A las once de la noche, me había leído la mitad del guión. Sally todavía no había llamado. Pensé en llamarla al móvil, pero no me atreví, porque podía interpretarlo como algo pegajoso, necesitado o paternalista por mi parte (tipo «¿por qué no has vuelto a casa todavía?»). Así que me acosté.

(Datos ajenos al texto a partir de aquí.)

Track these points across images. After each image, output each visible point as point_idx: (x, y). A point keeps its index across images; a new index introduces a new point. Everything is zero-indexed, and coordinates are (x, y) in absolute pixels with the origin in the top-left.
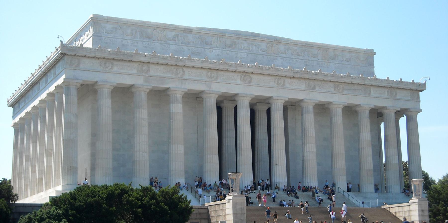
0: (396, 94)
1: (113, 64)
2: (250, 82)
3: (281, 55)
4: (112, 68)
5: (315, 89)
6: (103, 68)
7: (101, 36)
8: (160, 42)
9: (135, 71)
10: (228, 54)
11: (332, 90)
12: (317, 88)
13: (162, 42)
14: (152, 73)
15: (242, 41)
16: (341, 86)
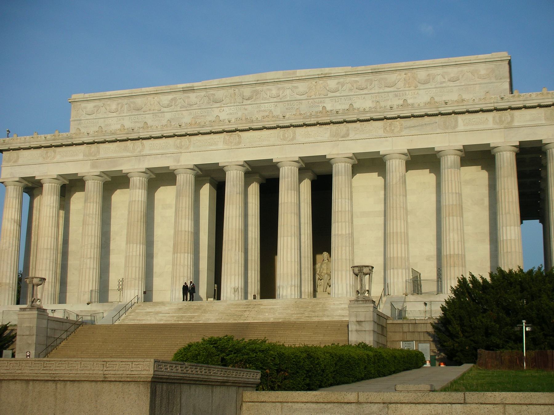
0: (512, 120)
1: (55, 152)
2: (239, 143)
3: (330, 94)
4: (54, 158)
5: (348, 135)
6: (44, 158)
7: (81, 120)
8: (151, 112)
9: (81, 157)
10: (246, 109)
11: (381, 132)
12: (352, 136)
13: (154, 112)
14: (102, 154)
15: (268, 87)
16: (398, 123)
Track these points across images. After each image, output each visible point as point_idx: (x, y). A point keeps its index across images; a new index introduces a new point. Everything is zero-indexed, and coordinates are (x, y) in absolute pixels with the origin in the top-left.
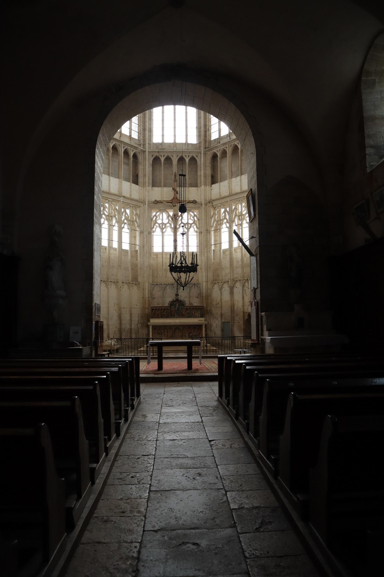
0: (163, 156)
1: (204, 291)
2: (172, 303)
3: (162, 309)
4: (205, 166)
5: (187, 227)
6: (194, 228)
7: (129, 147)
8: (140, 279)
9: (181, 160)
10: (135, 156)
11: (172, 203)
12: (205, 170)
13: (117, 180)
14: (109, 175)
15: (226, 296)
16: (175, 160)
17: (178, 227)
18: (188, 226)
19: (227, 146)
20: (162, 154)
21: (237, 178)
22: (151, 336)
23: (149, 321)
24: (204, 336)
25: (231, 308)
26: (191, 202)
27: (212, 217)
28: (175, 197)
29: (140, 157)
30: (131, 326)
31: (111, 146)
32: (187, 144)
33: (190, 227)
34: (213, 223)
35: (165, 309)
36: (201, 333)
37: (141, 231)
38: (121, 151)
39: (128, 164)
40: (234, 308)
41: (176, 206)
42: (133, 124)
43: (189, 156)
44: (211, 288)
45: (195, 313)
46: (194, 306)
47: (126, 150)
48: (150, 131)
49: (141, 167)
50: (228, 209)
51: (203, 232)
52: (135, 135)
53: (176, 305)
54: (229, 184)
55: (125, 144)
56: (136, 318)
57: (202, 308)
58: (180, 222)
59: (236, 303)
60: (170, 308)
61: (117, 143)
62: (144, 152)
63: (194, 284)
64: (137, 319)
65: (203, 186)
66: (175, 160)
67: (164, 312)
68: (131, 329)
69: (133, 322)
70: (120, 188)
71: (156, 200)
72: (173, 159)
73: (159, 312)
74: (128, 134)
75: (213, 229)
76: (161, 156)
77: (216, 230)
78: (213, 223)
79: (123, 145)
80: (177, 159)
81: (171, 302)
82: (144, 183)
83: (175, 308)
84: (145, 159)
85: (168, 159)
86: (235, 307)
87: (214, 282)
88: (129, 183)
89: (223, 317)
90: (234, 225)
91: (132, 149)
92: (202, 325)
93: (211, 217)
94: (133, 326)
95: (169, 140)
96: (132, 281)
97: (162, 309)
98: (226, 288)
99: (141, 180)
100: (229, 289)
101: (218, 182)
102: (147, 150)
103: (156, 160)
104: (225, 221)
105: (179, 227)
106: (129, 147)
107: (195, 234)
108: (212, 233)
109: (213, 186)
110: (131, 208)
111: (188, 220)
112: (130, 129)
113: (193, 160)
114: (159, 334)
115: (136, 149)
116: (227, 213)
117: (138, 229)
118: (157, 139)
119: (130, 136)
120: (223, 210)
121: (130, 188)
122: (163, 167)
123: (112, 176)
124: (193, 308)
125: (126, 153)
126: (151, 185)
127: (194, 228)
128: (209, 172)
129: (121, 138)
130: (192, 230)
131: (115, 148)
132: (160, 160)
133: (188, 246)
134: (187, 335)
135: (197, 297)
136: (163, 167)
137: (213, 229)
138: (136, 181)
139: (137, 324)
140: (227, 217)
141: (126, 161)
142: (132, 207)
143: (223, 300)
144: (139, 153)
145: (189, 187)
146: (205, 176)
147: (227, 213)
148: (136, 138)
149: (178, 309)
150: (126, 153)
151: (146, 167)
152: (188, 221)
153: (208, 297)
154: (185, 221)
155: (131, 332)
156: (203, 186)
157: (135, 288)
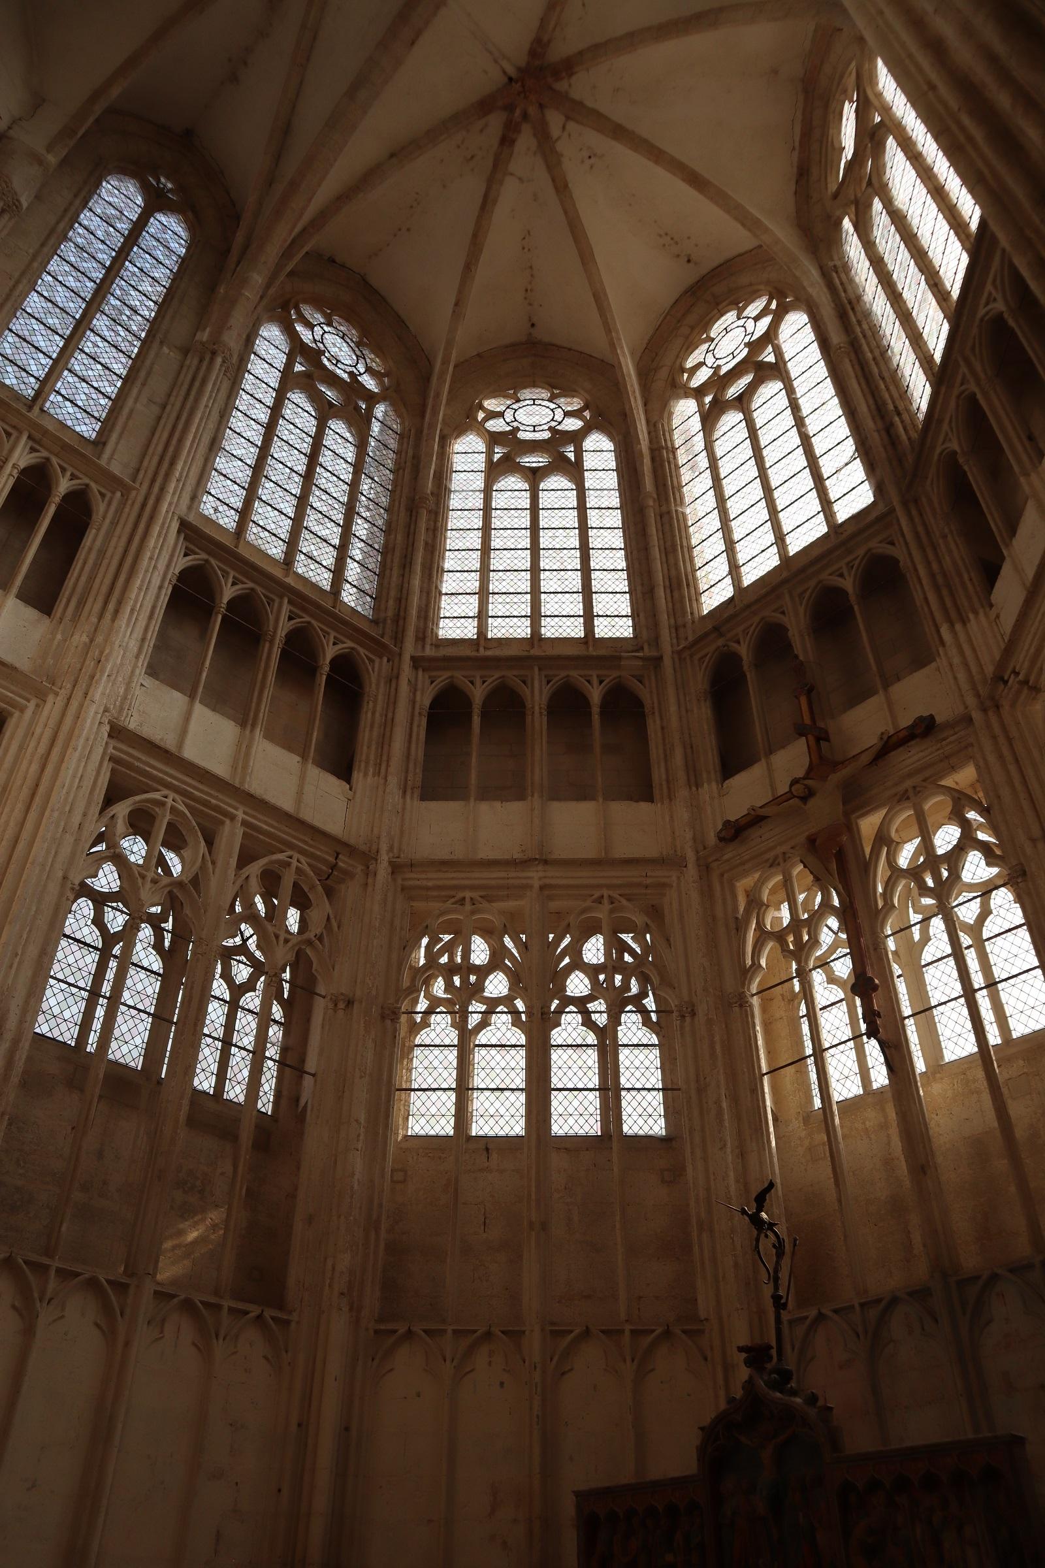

Cuando sonó el despertador a las siete de la mañana, encontré otra nota en la almohada a mi lado: «Esto es una locura. Anoche llegué a la una, y ahora tengo un desayuno a las seis y media con algunos abogados de la Fox. Llámame a las ocho al móvil. Ah…, y ponte moreno por mí».

Esta vez había escrito «Te quiero, S.» al final de la nota. Eso me animó. Pero cuando la llamé una hora después (como me había pedido), estuvo muy brusca:

– No es un buen momento -dijo-. ¿Te llevas el móvil?

– Por supuesto.

– Entonces, ya te llamaré.

Y colgó. Me esforcé por no desanimarme por su brusquedad. Después de todo, Sally era una jugadora, y así era cómo se comportaban los jugadores cuando la cosa se ponía fea.

Unos minutos después, llamaron al timbre y encontré un chófer con librea esperando junto a un reluciente Lincoln Town Car flamante.

– ¿Cómo está, señor?

– Dispuesto a disfrutar del sol -dije.